Advantages of the DSPR
Benefits of RILs
- Because the DSPR consists of recombinant inbred lines, genotyping need only be carried out once, phenotypes that cannot easily be scored on single individuals can be assayed (i.e., those of low heritability and/or with appreciable measurement error), and RILs facilitate the examination of genotype-by-sex, genotype-by-environment, and so on, interactions.
Wide range of natural variation
- The DSPR was created from a worldwide sample of 15 founder lines (South Africa, 2 lines; Asia, 4 lines; Australasia, 1 line; Europe, 2 lines; North America, 4 lines; South America, 2 lines). This panel therefore captures a large proportion of natural trait variation and provides a robust picture of trait genetic architecture.
Extremely high mapping resolution
- The DSPR is derived from highly recombined synthetic populations. This design allows for QTLs to be mapped to very narrow regions of the genome (1-2cM), encompassing just a handful of genes.
Joint estimate of QTL effect and frequency
- Each set of RILs is derived from eight inbred founders.

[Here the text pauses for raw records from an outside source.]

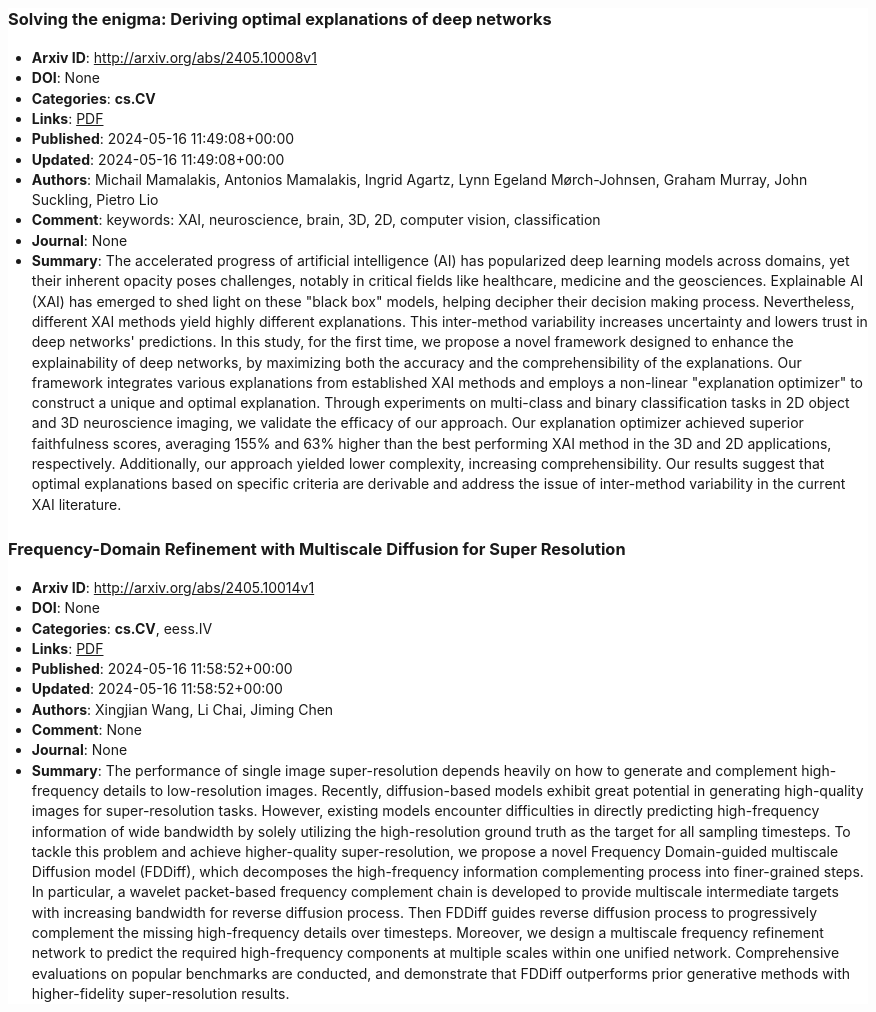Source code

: 

### Solving the enigma: Deriving optimal explanations of deep networks
- **Arxiv ID**: http://arxiv.org/abs/2405.10008v1
- **DOI**: None
- **Categories**: **cs.CV**
- **Links**: [PDF](http://arxiv.org/pdf/2405.10008v1)
- **Published**: 2024-05-16 11:49:08+00:00
- **Updated**: 2024-05-16 11:49:08+00:00
- **Authors**: Michail Mamalakis, Antonios Mamalakis, Ingrid Agartz, Lynn Egeland Mørch-Johnsen, Graham Murray, John Suckling, Pietro Lio
- **Comment**: keywords: XAI, neuroscience, brain, 3D, 2D, computer vision,
  classification
- **Journal**: None
- **Summary**: The accelerated progress of artificial intelligence (AI) has popularized deep learning models across domains, yet their inherent opacity poses challenges, notably in critical fields like healthcare, medicine and the geosciences. Explainable AI (XAI) has emerged to shed light on these "black box" models, helping decipher their decision making process. Nevertheless, different XAI methods yield highly different explanations. This inter-method variability increases uncertainty and lowers trust in deep networks' predictions. In this study, for the first time, we propose a novel framework designed to enhance the explainability of deep networks, by maximizing both the accuracy and the comprehensibility of the explanations. Our framework integrates various explanations from established XAI methods and employs a non-linear "explanation optimizer" to construct a unique and optimal explanation. Through experiments on multi-class and binary classification tasks in 2D object and 3D neuroscience imaging, we validate the efficacy of our approach. Our explanation optimizer achieved superior faithfulness scores, averaging 155% and 63% higher than the best performing XAI method in the 3D and 2D applications, respectively. Additionally, our approach yielded lower complexity, increasing comprehensibility. Our results suggest that optimal explanations based on specific criteria are derivable and address the issue of inter-method variability in the current XAI literature.



### Frequency-Domain Refinement with Multiscale Diffusion for Super Resolution
- **Arxiv ID**: http://arxiv.org/abs/2405.10014v1
- **DOI**: None
- **Categories**: **cs.CV**, eess.IV
- **Links**: [PDF](http://arxiv.org/pdf/2405.10014v1)
- **Published**: 2024-05-16 11:58:52+00:00
- **Updated**: 2024-05-16 11:58:52+00:00
- **Authors**: Xingjian Wang, Li Chai, Jiming Chen
- **Comment**: None
- **Journal**: None
- **Summary**: The performance of single image super-resolution depends heavily on how to generate and complement high-frequency details to low-resolution images. Recently, diffusion-based models exhibit great potential in generating high-quality images for super-resolution tasks. However, existing models encounter difficulties in directly predicting high-frequency information of wide bandwidth by solely utilizing the high-resolution ground truth as the target for all sampling timesteps. To tackle this problem and achieve higher-quality super-resolution, we propose a novel Frequency Domain-guided multiscale Diffusion model (FDDiff), which decomposes the high-frequency information complementing process into finer-grained steps. In particular, a wavelet packet-based frequency complement chain is developed to provide multiscale intermediate targets with increasing bandwidth for reverse diffusion process. Then FDDiff guides reverse diffusion process to progressively complement the missing high-frequency details over timesteps. Moreover, we design a multiscale frequency refinement network to predict the required high-frequency components at multiple scales within one unified network. Comprehensive evaluations on popular benchmarks are conducted, and demonstrate that FDDiff outperforms prior generative methods with higher-fidelity super-resolution results.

This multi-founder composition permits an estimate of BOTH the effect and frequency of mapped QTL, allowing for an estimate of the contribution of each QTL to natural trait variation.
Identification of causative sites
- Researchers using the DSPR will be able to identify putative causative sites. For each mapped QTL, a QTL allele can be assigned to each founder. The whole genome re-sequencing data allows the small proportion of polymorphisms in phase with the QTL allelic configuration to be identified. This small set is highly likely to include the causative site.